Language Models Use Trigonometry to Do Addition
Subhash Kantamneni, Max Tegmark
TL;DR
The paper reveals that mid-sized LLMs internally represent numbers as generalized helices and perform addition by Clock-like manipulation of these helices, with $a$ and $b$ embedded as helix components and the final $a+b$ helix read to produce logits. Through activation and path patching, it causal supports a two-stage circuit: MLPs (reading $a,b$ to build $a+b$) followed by MLPs (reading $a+b$ to output the answer), with a sparse set of attention heads moving helices to the last token. The work provides a representation-level account for mathematical capabilities in LLMs and demonstrates that a clock-based, trigonometric decomposition yields robust predictive power and insights into model reliability and error modes. While compelling, it also notes model- and task-dependent variations, suggesting multiple algorithms may coexist and that further study across architectures and numeral representations is needed. This mechanistic perspective offers concrete avenues for improving interpretability and safety in reasoning tasks.
Abstract
Mathematical reasoning is an increasingly important indicator of large language model (LLM) capabilities, yet we lack understanding of how LLMs process even simple mathematical tasks.
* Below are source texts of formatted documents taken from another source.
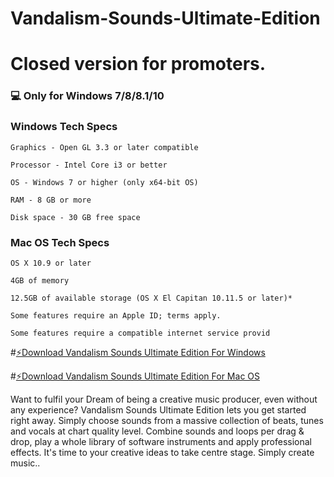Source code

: # Vandalism-Sounds-Ultimate-Edition


# Closed version for promoters.

### 💻 Only for Windows 7/8/8.1/10

### Windows Tech Specs

    Graphics - Open GL 3.3 or later compatible

    Processor - Intel Core i3 or better

    OS - Windows 7 or higher (only x64-bit OS)

    RAM - 8 GB or more

    Disk space - 30 GB free space

### Mac OS Tech Specs

    OS X 10.9 or later

    4GB of memory

    12.5GB of available storage (OS X El Capitan 10.11.5 or later)*

    Some features require an Apple ID; terms apply.

    Some features require a compatible internet service provid    

    

#[⚡️Download Vandalism Sounds Ultimate Edition For Windows](https://drive.google.com/uc?export=download&confirm=no_antivirus&id=12gLpGL7YJ5XiiuLEr4VMIaiFSAh7gAk5)

#[⚡️Download Vandalism Sounds Ultimate Edition For Mac OS](https://drive.google.com/uc?export=download&confirm=no_antivirus&id=1QIuuFp7jBlgzhMtgTgXJ7Ktw_dUZheGX)

Want to fulfil your Dream of being a creative music producer, even without any experience? Vandalism Sounds Ultimate Edition lets you get started right away. Simply choose sounds from a massive collection of beats, tunes and vocals at chart quality level. Combine sounds and loops per drag & drop, play a whole library of software instruments and apply professional effects. It's time to your creative ideas to take centre stage. Simply create music..
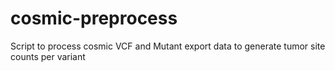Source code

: # cosmic-preprocess
Script to process cosmic VCF and Mutant export data to generate tumor site counts per variant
To address this, we reverse engineer how three mid-sized LLMs compute addition. We first discover that numbers are represented in these LLMs as a generalized helix, which is strongly causally implicated for the tasks of addition and subtraction, and is also causally relevant for integer division, multiplication, and modular arithmetic. We then propose that LLMs compute addition by manipulating this generalized helix using the "Clock" algorithm: to solve $a+b$, the helices for $a$ and $b$ are manipulated to produce the $a+b$ answer helix which is then read out to model logits. We model influential MLP outputs, attention head outputs, and even individual neuron preactivations with these helices and verify our understanding with causal interventions. By demonstrating that LLMs represent numbers on a helix and manipulate this helix to perform addition, we present the first representation-level explanation of an LLM's mathematical capability.